● Source text
◇ ◇ ◇ ◇ ◇ ◇ ◇
Re: Review Request 65716: HIVE-18696: The partition folders might not get cleaned up properly in the HiveMetaStore.add_partitions_core method if an exception occurs

Marta Kuczora via Review Board Thu, 22 Feb 2018 06:22:27 -0800


> On Feb. 21, 2018, 3:32 p.m., Sahil Takiar wrote:
> > standalone-metastore/src/main/java/org/apache/hadoop/hive/metastore/HiveMetaStore.java
> > Line 3032 (original), 3065 (patched)
> > <https://reviews.apache.org/r/65716/diff/1/?file=1962881#file1962881line3072>
> >
> >     this code looks very similar to the block above. I know its was never 
> > the intention of this JIRA to do any re-factoring, but how difficult would 
> > it be to move all this code into a common method so that we don't have to 
> > fix the bug in two places? not a blocking issue though

Yeah, I absolutely agree. This code duplication annoys me as well, just I 
wasn't sure that it is acceptable doing the refactoring in the scope of this 
Jira. But it is not so difficult, so I will upload a patch where I moved the 
common parts to a separate method and we can decide if it is ok like that or 
rather do it in a different Jira.
◇ ◇ ◇ ◇ ◇ ◇ ◇
According to the review thread, what will the reply's author upload?

Dataset entries:
◇ ◇ ◇ ◇ ◇ ◇ ◇
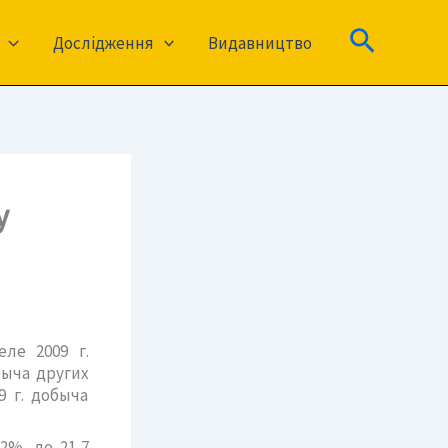
Пошук
Дослідження
Видавництво
у
ле 2009 г.
быча других
9 г. добыча
2%, до 21,7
◇ ◇ ◇ ◇ ◇ ◇ ◇
● Finished exercise
A patch that moves the common parts of the duplicated code into a separate method.